How Are PERS Retirement Benefits Taxed?
Explore the tax treatment of your PERS plan, from how contributions are handled to the federal and state rules that govern your income after you retire.
Explore the tax treatment of your PERS plan, from how contributions are handled to the federal and state rules that govern your income after you retire.
A Public Employees’ Retirement System (PERS) provides retirement, disability, and death benefits to individuals working in public service. These plans are a component of the compensation package for many government employees. While a steady income in retirement is a benefit, understanding the tax implications is necessary for financial planning. The tax rules for your benefits differ during your working years versus your retirement years.
The tax treatment of your PERS benefits begins with the contributions you make during your career. Most public employees make contributions on a “pre-tax” basis, meaning the money is deducted from your gross pay before federal and most state income taxes are calculated. This process lowers your current taxable income, providing a tax benefit each year you contribute.
Some PERS plans involve “post-tax” contributions made from your net pay after taxes have been taken out. It is important to know which type of contributions you have made, as this determines your “cost basis.” This cost basis is the total of all your post-tax contributions. This number becomes significant when you begin receiving retirement distributions.
Once you retire and begin receiving payments from your PERS plan, the federal government will tax that income. For most retirees, monthly pension payments are treated as ordinary income, similar to wages, and subject to the same federal income tax brackets. At the end of each year, your PERS administrator will send you an IRS Form 1099-R, which details the total amount of your distributions and the taxable amount.
The cost basis from any post-tax contributions you made is recovered tax-free during retirement. The IRS provides a method to calculate the tax-free portion of your payments, known as the “Simplified Method.” This calculation spreads your tax-free cost basis out over the expected number of payments. This results in a part of each monthly check being excluded from your taxable income.
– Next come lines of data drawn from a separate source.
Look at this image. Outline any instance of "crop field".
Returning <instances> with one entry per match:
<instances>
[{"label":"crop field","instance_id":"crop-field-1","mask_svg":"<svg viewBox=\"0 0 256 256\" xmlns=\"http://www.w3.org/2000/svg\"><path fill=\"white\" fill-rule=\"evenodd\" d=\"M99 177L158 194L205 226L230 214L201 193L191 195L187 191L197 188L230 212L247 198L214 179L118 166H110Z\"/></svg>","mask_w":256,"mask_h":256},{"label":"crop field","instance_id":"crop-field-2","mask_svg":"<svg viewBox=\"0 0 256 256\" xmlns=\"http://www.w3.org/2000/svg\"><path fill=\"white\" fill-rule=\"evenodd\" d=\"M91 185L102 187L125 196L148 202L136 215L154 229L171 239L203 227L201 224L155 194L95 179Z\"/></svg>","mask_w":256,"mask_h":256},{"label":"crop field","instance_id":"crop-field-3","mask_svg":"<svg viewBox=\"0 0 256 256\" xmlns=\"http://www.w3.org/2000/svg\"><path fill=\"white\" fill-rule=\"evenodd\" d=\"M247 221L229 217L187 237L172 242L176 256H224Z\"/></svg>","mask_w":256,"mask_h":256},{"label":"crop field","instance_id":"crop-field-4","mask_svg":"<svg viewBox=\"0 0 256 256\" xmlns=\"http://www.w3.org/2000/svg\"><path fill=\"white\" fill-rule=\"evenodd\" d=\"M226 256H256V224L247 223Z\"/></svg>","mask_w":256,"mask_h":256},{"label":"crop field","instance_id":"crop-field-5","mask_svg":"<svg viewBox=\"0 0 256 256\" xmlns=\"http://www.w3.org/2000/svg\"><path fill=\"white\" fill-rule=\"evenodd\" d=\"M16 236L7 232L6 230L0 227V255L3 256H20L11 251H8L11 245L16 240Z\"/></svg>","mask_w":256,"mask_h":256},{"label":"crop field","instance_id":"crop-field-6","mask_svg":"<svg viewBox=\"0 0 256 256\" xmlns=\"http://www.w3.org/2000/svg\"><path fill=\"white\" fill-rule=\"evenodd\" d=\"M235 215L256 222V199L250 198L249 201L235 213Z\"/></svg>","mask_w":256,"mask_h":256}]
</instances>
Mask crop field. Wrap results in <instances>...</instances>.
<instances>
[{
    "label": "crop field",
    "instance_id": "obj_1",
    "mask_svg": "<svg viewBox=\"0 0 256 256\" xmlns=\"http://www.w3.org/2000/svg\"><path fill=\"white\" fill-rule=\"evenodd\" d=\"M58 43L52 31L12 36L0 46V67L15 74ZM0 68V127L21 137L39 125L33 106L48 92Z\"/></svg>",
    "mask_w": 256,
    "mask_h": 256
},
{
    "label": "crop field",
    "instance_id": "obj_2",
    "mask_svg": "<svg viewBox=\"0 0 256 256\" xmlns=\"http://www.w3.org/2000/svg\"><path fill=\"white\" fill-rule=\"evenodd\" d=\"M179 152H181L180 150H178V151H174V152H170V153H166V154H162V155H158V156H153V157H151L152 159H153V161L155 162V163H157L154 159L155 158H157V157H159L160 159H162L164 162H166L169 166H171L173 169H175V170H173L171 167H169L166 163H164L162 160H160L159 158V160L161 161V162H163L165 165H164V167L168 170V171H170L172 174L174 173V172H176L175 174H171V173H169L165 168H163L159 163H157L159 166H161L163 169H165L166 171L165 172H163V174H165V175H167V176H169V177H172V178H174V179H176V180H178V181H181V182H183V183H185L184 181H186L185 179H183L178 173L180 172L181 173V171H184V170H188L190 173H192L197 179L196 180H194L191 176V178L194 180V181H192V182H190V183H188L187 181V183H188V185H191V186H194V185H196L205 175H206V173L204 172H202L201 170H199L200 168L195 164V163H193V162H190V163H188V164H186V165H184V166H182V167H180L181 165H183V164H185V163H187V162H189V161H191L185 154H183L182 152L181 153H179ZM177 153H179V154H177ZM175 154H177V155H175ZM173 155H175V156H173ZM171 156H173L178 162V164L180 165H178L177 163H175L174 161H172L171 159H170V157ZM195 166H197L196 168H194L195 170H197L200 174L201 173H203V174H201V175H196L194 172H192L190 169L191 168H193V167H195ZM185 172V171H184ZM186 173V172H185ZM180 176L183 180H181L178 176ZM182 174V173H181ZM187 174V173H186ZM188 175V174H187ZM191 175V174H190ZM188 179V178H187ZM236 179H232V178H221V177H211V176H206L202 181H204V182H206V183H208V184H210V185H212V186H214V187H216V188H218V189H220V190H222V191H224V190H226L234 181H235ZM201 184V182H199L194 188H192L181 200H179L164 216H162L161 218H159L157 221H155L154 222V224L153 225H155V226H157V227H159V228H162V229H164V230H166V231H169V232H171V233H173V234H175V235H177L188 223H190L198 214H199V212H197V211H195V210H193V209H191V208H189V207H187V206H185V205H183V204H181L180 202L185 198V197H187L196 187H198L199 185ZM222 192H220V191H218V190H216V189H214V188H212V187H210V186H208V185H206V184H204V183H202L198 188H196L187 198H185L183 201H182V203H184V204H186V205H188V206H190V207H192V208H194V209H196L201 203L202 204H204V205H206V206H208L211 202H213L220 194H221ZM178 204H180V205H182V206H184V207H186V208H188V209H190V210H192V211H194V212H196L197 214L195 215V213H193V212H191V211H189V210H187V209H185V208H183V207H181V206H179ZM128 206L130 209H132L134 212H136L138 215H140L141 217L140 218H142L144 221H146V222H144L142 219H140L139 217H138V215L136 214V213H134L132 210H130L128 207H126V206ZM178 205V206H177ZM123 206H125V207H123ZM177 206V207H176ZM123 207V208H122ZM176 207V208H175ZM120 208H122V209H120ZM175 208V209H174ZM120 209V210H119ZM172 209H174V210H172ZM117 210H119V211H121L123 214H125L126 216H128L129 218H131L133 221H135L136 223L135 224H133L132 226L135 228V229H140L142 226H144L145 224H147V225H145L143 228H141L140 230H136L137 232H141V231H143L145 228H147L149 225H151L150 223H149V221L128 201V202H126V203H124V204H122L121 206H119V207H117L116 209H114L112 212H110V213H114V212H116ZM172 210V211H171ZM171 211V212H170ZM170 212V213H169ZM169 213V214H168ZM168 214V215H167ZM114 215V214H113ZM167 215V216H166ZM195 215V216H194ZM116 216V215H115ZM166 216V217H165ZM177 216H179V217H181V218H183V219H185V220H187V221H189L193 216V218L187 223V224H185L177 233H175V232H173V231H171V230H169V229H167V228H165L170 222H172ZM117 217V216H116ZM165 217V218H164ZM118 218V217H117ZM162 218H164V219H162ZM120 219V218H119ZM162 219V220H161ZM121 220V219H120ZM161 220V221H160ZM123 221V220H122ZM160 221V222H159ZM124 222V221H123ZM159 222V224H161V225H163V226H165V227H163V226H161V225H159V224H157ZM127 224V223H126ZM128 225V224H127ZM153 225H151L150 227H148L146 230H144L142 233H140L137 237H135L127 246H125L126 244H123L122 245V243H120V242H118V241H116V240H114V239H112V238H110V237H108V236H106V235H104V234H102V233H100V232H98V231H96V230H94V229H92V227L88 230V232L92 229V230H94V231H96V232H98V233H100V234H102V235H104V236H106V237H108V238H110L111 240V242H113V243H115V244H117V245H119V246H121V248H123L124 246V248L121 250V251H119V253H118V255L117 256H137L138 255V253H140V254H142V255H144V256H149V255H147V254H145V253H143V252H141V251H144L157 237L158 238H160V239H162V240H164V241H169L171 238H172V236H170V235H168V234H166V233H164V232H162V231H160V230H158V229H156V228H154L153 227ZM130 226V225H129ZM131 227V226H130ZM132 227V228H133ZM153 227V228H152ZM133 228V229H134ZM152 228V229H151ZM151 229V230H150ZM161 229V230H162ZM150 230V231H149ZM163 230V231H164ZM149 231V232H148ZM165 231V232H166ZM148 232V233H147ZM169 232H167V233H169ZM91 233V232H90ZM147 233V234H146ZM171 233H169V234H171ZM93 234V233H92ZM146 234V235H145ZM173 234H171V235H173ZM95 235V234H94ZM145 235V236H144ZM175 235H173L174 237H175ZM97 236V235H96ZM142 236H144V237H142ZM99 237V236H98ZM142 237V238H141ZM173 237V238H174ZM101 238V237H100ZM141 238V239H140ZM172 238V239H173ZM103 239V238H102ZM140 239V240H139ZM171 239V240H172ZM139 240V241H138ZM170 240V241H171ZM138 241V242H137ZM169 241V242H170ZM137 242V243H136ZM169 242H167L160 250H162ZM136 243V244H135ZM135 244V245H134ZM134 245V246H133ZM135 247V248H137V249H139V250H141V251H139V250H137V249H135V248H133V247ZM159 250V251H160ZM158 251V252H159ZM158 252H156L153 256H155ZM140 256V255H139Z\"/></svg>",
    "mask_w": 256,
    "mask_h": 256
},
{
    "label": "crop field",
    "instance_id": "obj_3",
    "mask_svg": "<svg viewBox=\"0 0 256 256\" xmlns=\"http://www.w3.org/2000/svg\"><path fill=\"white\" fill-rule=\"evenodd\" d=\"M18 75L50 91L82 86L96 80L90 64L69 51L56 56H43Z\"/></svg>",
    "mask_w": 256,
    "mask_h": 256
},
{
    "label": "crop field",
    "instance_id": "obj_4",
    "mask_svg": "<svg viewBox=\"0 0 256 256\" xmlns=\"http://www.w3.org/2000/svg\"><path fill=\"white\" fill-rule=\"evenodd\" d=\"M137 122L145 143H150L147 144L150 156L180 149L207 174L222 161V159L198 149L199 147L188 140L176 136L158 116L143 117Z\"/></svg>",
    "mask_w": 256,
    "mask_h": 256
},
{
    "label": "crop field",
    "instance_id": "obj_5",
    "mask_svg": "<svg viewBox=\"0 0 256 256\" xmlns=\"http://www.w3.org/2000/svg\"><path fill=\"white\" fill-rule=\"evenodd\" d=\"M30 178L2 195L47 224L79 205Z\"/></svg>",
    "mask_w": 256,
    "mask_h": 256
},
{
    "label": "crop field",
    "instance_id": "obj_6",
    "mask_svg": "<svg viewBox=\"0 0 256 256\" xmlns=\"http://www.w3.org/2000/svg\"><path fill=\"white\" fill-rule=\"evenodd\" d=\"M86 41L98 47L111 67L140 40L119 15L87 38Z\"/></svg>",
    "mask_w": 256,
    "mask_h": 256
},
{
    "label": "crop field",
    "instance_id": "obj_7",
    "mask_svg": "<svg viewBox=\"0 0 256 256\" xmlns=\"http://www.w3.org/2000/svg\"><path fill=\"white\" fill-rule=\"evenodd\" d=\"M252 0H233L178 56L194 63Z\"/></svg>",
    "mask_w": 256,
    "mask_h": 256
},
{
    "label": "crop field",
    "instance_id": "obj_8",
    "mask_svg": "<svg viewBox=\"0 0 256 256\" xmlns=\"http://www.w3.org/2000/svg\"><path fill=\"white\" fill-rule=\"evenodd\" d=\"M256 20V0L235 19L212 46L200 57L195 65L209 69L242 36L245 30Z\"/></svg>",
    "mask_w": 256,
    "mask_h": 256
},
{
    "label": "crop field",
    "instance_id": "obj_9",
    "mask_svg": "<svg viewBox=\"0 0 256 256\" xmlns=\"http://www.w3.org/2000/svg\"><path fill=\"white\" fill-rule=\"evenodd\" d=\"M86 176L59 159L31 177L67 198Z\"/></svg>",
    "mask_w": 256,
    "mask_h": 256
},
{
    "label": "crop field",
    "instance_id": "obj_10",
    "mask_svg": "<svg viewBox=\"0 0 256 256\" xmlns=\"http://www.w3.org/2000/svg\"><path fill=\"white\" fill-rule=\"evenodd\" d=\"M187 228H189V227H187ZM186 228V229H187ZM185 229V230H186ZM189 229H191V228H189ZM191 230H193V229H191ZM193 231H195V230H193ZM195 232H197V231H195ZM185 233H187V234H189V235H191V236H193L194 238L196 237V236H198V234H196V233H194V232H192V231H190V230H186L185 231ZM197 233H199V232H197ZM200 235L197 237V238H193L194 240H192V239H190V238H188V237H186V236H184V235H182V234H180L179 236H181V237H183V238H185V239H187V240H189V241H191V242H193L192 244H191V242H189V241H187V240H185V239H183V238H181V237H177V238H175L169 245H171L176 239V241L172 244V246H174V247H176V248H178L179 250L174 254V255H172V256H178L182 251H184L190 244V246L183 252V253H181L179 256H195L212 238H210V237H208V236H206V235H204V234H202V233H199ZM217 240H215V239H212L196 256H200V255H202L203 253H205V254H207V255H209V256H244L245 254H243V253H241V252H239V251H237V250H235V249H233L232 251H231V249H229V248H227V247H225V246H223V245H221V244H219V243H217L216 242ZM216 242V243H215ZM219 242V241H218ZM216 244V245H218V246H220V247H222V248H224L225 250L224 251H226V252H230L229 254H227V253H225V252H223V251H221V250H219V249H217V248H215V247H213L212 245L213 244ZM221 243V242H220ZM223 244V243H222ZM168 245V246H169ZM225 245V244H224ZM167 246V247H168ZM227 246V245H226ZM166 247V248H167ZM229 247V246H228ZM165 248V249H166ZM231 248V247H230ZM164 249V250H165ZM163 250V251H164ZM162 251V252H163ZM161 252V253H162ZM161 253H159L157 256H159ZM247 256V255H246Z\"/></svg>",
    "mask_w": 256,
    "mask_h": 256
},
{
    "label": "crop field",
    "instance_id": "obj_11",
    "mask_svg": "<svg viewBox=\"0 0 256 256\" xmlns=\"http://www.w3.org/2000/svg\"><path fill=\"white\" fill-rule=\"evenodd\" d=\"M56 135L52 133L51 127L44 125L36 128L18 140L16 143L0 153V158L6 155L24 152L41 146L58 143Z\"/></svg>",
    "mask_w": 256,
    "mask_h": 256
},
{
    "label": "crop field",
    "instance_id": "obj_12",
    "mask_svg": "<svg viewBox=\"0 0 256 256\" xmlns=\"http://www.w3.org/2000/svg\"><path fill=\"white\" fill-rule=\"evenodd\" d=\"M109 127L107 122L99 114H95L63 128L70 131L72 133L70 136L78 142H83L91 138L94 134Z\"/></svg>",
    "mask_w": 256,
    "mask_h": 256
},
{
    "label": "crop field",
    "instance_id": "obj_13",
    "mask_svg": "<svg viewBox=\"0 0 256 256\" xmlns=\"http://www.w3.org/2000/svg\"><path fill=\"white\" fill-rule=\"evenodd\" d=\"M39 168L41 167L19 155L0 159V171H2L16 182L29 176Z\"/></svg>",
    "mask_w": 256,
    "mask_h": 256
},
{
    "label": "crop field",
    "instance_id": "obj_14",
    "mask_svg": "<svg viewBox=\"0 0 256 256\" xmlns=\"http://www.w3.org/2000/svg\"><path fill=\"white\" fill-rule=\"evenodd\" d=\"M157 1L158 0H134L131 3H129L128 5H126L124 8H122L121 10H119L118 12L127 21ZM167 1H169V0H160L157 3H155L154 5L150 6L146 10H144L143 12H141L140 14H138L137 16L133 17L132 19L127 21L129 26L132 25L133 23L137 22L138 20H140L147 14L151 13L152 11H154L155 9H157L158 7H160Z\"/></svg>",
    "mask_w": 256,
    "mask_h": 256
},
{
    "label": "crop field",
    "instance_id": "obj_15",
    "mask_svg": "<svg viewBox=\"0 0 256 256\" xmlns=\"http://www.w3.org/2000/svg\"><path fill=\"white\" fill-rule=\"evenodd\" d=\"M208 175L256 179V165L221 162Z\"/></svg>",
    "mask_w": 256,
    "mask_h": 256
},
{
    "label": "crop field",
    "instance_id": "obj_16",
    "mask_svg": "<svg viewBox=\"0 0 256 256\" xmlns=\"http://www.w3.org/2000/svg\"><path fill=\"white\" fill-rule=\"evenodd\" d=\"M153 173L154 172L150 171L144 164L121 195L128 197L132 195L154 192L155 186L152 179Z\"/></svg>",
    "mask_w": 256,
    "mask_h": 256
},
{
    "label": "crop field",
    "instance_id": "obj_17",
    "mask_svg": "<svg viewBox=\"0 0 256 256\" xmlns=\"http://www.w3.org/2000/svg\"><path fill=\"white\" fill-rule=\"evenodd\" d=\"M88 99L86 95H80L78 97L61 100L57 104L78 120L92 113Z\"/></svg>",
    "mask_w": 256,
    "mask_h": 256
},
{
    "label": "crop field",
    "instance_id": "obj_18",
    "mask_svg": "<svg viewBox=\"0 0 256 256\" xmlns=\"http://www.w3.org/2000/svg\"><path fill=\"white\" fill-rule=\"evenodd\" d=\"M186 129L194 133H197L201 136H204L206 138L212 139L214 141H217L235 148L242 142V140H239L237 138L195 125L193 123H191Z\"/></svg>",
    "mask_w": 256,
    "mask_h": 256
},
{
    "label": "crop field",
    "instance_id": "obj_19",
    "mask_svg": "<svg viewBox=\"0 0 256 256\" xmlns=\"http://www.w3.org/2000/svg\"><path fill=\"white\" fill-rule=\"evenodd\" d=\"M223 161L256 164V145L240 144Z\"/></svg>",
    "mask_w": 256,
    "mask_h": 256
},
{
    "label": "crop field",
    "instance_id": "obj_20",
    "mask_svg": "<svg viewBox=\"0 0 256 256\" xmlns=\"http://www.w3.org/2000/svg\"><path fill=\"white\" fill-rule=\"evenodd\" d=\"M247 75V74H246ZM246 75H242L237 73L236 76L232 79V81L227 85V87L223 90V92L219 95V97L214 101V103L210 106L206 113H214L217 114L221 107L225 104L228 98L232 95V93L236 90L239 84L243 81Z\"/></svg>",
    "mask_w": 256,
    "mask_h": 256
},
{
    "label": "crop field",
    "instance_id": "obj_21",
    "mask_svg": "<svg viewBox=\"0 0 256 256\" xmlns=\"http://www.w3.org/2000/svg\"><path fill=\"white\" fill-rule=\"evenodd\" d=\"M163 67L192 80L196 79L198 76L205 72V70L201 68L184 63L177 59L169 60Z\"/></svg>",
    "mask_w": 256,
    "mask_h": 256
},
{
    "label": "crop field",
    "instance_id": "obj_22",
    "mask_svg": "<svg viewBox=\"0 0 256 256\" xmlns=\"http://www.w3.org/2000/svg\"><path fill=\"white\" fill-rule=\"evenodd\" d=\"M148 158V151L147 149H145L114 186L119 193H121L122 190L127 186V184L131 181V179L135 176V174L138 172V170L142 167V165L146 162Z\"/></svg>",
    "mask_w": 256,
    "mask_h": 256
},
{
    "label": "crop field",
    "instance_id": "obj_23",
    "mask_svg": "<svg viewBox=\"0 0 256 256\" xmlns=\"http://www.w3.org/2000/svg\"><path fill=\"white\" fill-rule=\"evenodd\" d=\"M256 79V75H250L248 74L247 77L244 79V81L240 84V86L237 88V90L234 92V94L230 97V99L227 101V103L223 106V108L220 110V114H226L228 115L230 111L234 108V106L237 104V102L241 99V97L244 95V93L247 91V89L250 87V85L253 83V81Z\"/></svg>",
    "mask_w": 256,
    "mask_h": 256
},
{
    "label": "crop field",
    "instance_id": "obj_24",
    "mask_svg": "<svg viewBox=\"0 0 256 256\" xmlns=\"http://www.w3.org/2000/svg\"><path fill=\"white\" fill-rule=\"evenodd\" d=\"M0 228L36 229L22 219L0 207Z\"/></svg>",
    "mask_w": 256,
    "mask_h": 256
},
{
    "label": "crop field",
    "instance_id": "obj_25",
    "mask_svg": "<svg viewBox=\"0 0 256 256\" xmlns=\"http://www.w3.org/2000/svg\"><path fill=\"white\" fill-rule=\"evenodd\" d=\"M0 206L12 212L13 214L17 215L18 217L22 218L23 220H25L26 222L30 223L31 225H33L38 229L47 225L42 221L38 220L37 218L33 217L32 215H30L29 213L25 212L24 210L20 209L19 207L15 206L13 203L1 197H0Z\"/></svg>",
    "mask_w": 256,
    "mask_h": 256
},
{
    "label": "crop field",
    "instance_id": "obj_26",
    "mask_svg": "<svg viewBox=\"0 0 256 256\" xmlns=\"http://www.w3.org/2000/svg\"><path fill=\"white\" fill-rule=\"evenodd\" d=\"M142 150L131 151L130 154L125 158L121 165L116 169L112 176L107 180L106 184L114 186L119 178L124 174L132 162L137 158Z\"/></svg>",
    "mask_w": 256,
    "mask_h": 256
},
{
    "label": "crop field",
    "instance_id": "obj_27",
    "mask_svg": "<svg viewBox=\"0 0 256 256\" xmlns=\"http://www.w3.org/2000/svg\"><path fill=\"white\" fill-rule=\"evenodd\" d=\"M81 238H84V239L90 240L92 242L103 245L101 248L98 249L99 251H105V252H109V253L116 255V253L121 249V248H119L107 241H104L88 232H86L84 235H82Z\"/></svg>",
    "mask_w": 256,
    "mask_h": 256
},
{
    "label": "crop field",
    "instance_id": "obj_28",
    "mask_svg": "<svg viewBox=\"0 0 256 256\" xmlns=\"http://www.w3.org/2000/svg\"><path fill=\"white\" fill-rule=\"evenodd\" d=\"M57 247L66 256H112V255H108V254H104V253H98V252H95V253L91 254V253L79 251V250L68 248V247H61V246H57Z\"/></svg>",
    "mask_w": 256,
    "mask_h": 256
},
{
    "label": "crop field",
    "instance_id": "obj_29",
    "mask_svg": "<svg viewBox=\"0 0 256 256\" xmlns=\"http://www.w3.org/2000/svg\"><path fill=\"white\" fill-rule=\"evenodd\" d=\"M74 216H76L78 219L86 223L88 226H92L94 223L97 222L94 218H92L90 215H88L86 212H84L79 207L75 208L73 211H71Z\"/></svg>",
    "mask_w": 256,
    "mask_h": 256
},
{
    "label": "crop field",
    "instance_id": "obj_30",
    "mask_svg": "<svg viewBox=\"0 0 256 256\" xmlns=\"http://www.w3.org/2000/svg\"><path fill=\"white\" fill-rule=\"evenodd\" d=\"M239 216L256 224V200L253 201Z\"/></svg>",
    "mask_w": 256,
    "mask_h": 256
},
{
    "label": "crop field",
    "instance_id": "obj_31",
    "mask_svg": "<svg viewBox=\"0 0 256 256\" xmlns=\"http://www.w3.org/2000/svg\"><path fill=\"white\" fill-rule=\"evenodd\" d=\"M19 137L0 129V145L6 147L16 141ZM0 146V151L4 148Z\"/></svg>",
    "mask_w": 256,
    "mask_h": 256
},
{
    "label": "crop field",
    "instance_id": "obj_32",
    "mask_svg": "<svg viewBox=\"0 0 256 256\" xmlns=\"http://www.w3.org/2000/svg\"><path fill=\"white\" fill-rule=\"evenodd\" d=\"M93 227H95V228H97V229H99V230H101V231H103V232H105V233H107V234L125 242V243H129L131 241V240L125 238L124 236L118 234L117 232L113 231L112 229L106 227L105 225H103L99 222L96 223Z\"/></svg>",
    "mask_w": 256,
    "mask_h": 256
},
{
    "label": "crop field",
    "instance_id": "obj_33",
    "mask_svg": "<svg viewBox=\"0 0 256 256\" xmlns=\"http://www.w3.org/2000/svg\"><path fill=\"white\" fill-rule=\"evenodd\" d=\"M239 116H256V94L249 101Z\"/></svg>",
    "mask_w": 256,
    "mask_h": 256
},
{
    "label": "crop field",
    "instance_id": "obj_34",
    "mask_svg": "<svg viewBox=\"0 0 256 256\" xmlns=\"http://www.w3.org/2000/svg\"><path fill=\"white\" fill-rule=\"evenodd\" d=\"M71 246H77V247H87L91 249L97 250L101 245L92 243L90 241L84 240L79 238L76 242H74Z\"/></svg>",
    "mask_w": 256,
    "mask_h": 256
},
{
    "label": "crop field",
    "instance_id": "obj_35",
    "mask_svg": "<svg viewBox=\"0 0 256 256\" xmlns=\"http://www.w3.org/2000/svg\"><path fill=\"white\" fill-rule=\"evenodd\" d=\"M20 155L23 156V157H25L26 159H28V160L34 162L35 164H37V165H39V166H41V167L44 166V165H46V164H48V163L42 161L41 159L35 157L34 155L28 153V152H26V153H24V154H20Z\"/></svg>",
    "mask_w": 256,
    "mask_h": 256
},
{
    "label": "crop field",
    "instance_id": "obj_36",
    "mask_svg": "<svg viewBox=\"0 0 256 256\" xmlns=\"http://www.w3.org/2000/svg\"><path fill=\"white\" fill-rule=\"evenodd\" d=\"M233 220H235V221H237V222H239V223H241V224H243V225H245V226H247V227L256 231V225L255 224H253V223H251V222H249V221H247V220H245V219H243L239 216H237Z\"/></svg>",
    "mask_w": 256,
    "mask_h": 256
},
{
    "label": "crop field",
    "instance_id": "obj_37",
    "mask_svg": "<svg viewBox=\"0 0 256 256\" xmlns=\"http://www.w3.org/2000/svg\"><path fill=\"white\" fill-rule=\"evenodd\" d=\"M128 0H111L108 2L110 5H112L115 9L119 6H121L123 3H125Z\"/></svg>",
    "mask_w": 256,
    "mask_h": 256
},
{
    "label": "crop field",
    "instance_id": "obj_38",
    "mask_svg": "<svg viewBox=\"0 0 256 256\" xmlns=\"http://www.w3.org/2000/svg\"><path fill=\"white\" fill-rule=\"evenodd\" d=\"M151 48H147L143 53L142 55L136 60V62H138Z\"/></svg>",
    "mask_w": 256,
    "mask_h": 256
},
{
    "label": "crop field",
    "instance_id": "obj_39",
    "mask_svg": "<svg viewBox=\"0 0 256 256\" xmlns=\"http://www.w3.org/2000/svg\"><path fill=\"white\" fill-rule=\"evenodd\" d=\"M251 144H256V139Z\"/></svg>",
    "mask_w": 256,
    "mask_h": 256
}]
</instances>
If you opt for a lump-sum distribution instead of monthly payments, the rules are different. These distributions are subject to a mandatory 20% federal tax withholding. To avoid this immediate tax hit, you can execute a direct rollover, transferring the funds to another qualified retirement account like a traditional IRA. This action defers the income tax until you withdraw money from the new account.
The taxation of your PERS benefits at the state level is separate from federal rules and varies widely. Because there is no single standard, it is important to understand the regulations in your state of residence during retirement. Your tax liability can differ depending on where you live.
Some states completely exempt PERS income from state income tax. Other states offer partial exemptions or tax credits, which may be contingent on your age or total income. For instance, a state might not tax the first $20,000 of retirement income for individuals over age 65. In contrast, a number of states tax PERS benefits fully, treating them as ordinary income.
You cannot assume the rules of one state apply to another. The most direct course of action is to get information from your state’s department of revenue or tax agency. Their official websites are the authoritative sources for these rules. Consulting with a local tax professional is also recommended.
PERS plans provide benefits in situations outside of a standard service retirement, which have their own tax considerations. For members who retire on disability, the tax treatment of their benefits depends on their age. If you are under your plan’s minimum retirement age, your disability payments may be tax-free at the federal level until you reach that age. This is contingent on meeting the IRS definition of being totally and permanently disabled.
Survivor benefits, paid to a designated beneficiary after a PERS member’s death, are also subject to taxation. The tax liability passes to the person receiving the income. These benefits are taxed to the beneficiary in the same manner they would have been taxed to the original retiree, meaning the payments are considered ordinary income.
The beneficiary is also entitled to recover any of the member’s remaining cost basis tax-free. A beneficiary can exclude a portion of each payment from their taxable income until the entire cost basis has been distributed.